KRM trifft türkischen Staatspräsidenten Abdullah Gül

21. September 2011

Bei dem Treffen wurde die Situation der muslimischen Gemeinschaften in Deutschland erörtert. Üçüncü verwies in dem Gespräch darauf, dass der Frage nach muslimischen Religionsgemeinschaften zwar eine zentrale Bedeutung zukommt, die Hindernisse aber nicht in den juristischen Voraussetzungen bzw. den bürokratischen Abläufen liegen, sondern vielmehr im fehlenden politischen Willen auf der staatlichen Seite.

Darüber hinaus dankte Üçüncü Staatspräsident Gül für seine mahnenden Worte im Hinblick auf die Gefährdung des sozialen Friedens in Europa und insbesondere in Deutschland durch Islamophobie. Diese Wahrnehmung entspreche auch dem Empfinden der in Deutschland lebenden Muslime. Viele der bestehenden Probleme im Zusammenleben von Mehrheitsgesellschaft und Muslimen würden sich im Lichte dieses Phänomens gestalten, stellte Üçüncü fest.

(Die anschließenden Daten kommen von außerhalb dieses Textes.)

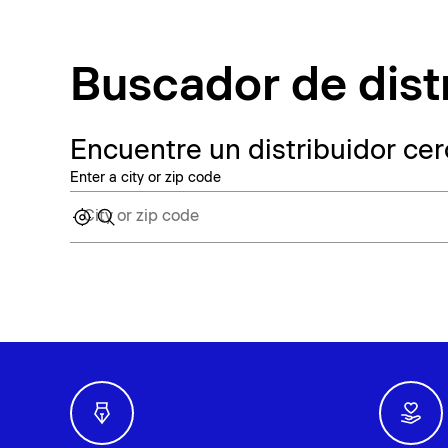
Buscador de dist
Encuentre un distribuidor cer
Enter a city or zip code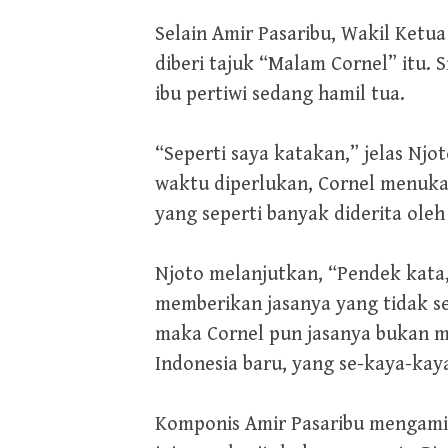
Selain Amir Pasaribu, Wakil Ketua
diberi tajuk “Malam Cornel” itu.
ibu pertiwi sedang hamil tua.
“Seperti saya katakan,” jelas Njo
waktu diperlukan, Cornel menuka
yang seperti banyak diderita ole
Njoto melanjutkan, “Pendek kata,
memberikan jasanya yang tidak s
maka Cornel pun jasanya bukan m
Indonesia baru, yang se-kaya-kay
Komponis Amir Pasaribu mengamin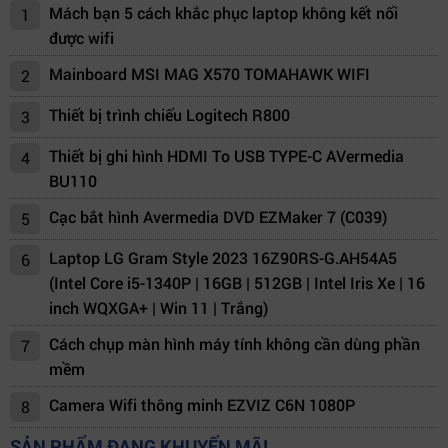
Mách bạn 5 cách khắc phục laptop không kết nối
1
được wifi
Mainboard MSI MAG X570 TOMAHAWK WIFI
2
Thiết bị trình chiếu Logitech R800
3
Thiết bị ghi hình HDMI To USB TYPE-C AVermedia
4
BU110
Cạc bắt hình Avermedia DVD EZMaker 7 (C039)
5
Laptop LG Gram Style 2023 16Z90RS-G.AH54A5
6
(Intel Core i5-1340P | 16GB | 512GB | Intel Iris Xe | 16
inch WQXGA+ | Win 11 | Trắng)
Cách chụp màn hình máy tính không cần dùng phần
7
mềm
Camera Wifi thông minh EZVIZ C6N 1080P
8
SẢN PHẨM ĐANG KHUYẾN MÃI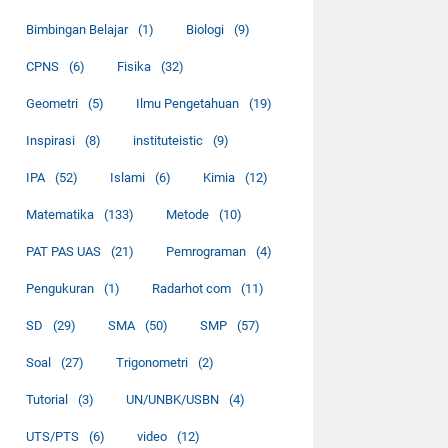
Bimbingan Belajar
(1)
Biologi
(9)
CPNS
(6)
Fisika
(32)
Geometri
(5)
Ilmu Pengetahuan
(19)
Inspirasi
(8)
instituteistic
(9)
IPA
(52)
Islami
(6)
Kimia
(12)
Matematika
(133)
Metode
(10)
PAT PAS UAS
(21)
Pemrograman
(4)
Pengukuran
(1)
Radarhot com
(11)
SD
(29)
SMA
(50)
SMP
(57)
Soal
(27)
Trigonometri
(2)
Tutorial
(3)
UN/UNBK/USBN
(4)
UTS/PTS
(6)
video
(12)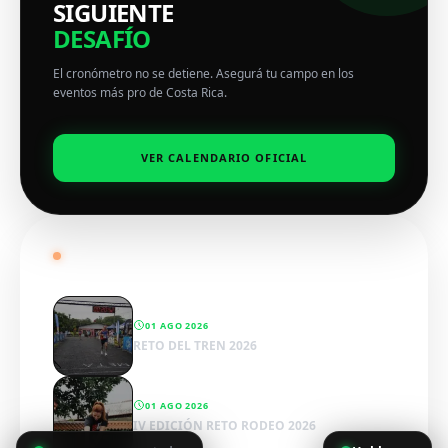
SIGUIENTE
DESAFÍO
El cronómetro no se detiene. Asegurá tu campo en los
eventos más pro de Costa Rica.
VER CALENDARIO OFICIAL
RADAR SPORTWENS
01 AGO 2026
RETO DEL TREN 2026
01 AGO 2026
IV EDICIÓN RETO RODEO 2026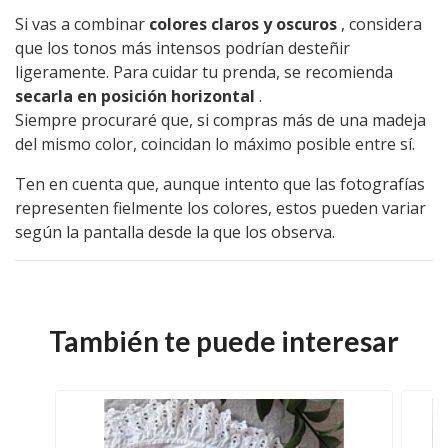
Si vas a combinar
colores claros y oscuros
, considera
que los tonos más intensos podrían desteñir
ligeramente. Para cuidar tu prenda, se recomienda
secarla en posición horizontal
.
Siempre procuraré que, si compras más de una madeja
del mismo color, coincidan lo máximo posible entre sí.
Ten en cuenta que, aunque intento que las fotografías
representen fielmente los colores, estos pueden variar
según la pantalla desde la que los observa.
También te puede interesar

Weiterhin verwies der Generalsekretär der IGMG kritisch auf die vermehrten Initiativen des Staates, Einfluss auf die Formulierung von muslimisch-religiösen Inhalten zu nehmen und unterstrich den Anspruch der Muslime nach der verfassungsrechtlichen Gleichstellung mit anderen Religionsgemeinschaften.

Staatspräsident Abdullah Gül ermutigte die Vertreter der islamischen Religionsgemeinschaften, die dargestellten Problemfelder als Herausforderung zu begreifen und sich noch intensiver in die Gesellschaft einzubringen. Die Gemeinschaften sollten offensiv für ihre Rechte eintreten und dabei den Dialog mit allen Relevanten gesellschaftlichen Akteuren und Multiplikatoren suchen.

Gül würdigte in diesem Zusammenhang die mutigen Vorstöße von Bundespräsident Christian Wulff als richtigen Ansatz, den gesellschaftlichen Zusammenhalt auf Dauer zu sichern.